Volume 13, Number 6—June 2007
Human Alveolar Echinococcosis after Fox Population Increase, Switzerland
Highlight and copy the desired format.
|EID||Schweiger A, Ammann RW, Candinas D, Clavien P, Eckert J, Gottstein B, et al. Human Alveolar Echinococcosis after Fox Population Increase, Switzerland. Emerg Infect Dis. 2007;13(6):878. https://dx.doi.org/10.3201/eid1306.061074|
|AMA||Schweiger A, Ammann RW, Candinas D, et al. Human Alveolar Echinococcosis after Fox Population Increase, Switzerland. Emerging Infectious Diseases. 2007;13(6):878. doi:10.3201/eid1306.061074.|
|APA||Schweiger, A., Ammann, R. W., Candinas, D., Clavien, P., Eckert, J., Gottstein, B....Deplazes, P. (2007). Human Alveolar Echinococcosis after Fox Population Increase, Switzerland. Emerging Infectious Diseases, 13(6), 878. https://dx.doi.org/10.3201/eid1306.061074.|
We analyzed databases spanning 50 years, which included retrospective alveolar echinococcosis (AE) case-finding studies and databases of the 3 major centers for treatment of AE in Switzerland. A total of 494 cases were recorded. Annual incidence of AE per 100,000 population increased from 0.12– 0.15 during 1956–1992 and a mean of 0.10 during 1993–2000 to a mean of 0.26 during 2001–2005. Because the clinical stage of the disease did not change between observation periods, this increase cannot be explained by improved diagnosis. Swiss hunting statistics suggested that the fox population increased 4-fold from 1980 through 1995 and has persisted at these higher levels. Because the period between infection and development of clinical disease is long, the increase in the fox population and high Echinococcus multilocularis prevalence rates in foxes in rural and urban areas may have resulted in an emerging epidemic of AE 10–15 years later.

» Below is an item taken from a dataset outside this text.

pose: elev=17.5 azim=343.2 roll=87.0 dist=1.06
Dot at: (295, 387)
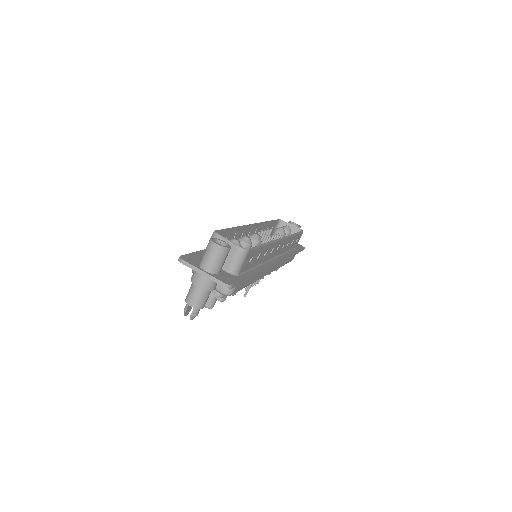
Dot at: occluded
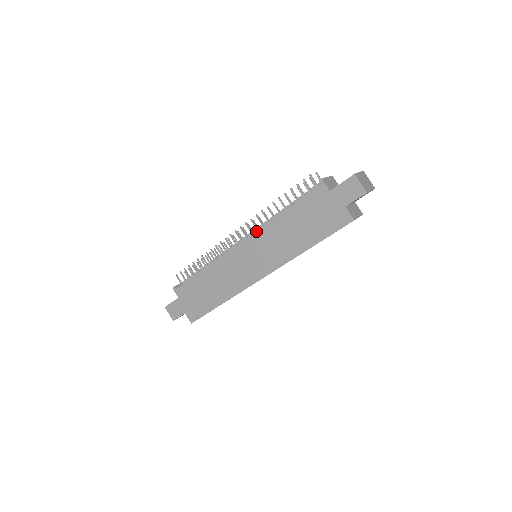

Human alveolar echinococcosis (AE), a hepatic disorder that resembles liver cancer, is a highly aggressive and lethal zoonotic infection caused by the larval stage of the fox tapeworm, Echinococcus multilocularis (1). The parasite is widely distributed in the Northern Hemisphere; the disease-endemic area stretches from North America through Europe to central and east Asia, including northern parts of Japan (1–3). Parasite eggs are shed into the environment in the feces of canid definitive hosts that harbor the adult parasite in their intestines. In addition, some of these eggs contaminate the fur of infected definitive hosts. Humans and intermediate host animals acquire the infection by ingesting E. multilocularis eggs in contaminated food or water or by having close physical contact with infected foxes, dogs, or host feces. In Europe, E. multilocularis exists predominantly in a cycle of wild animals that includes red foxes (Vulpes vulpes) as main definitive hosts and several vole species as intermediate hosts. In the United States and Canada, the coyote (Canis latrans) has also been shown to be a suitable host for this parasite; in Arctic regions, the artic fox (Alopex lagopus) is the principal definitive host (1). Domestic dogs are also highly susceptible definitive hosts (4); in some areas, such as Alaska (5), People’s Republic of China (6), and Europe (7), they can play an additional or even the dominant role as an infection source for humans.
The documented area of E. multilocularis endemicity in Europe has recently increased (3,7,8). However, whether this increase results from a true extension of the geographic range or simply increased detection in populations of wildlife not previously investigated is still unclear (1). Similarly, new distribution ranges have been reported in North America. In addition to being found in the tundra zone of Alaska and Canada, the parasite has now been recorded in 3 Canadian provinces and an additional 11 contiguous US states (9).
Important changes have occurred in the population dynamics of foxes in central Europe. Between 1970 and the mid-1980s, fox populations decreased during an epidemic of rabies. After the successful establishment of anti-rabies vaccination programs, fox populations increased almost 4-fold (10). At the same time, fox habitat extended into urban areas and is still progressing. For example, large fox populations have now become established in all major cities and towns in Switzerland. In the largest city, Zurich, the number of foxes shot or found dead within the city boundaries increased 20-fold since 1985 (10). The reasons for the increase in the fox populations have been attributed to ecologic factors, the successful vaccination campaign against fox rabies, and the increase in anthropogenic food supplies (7,10).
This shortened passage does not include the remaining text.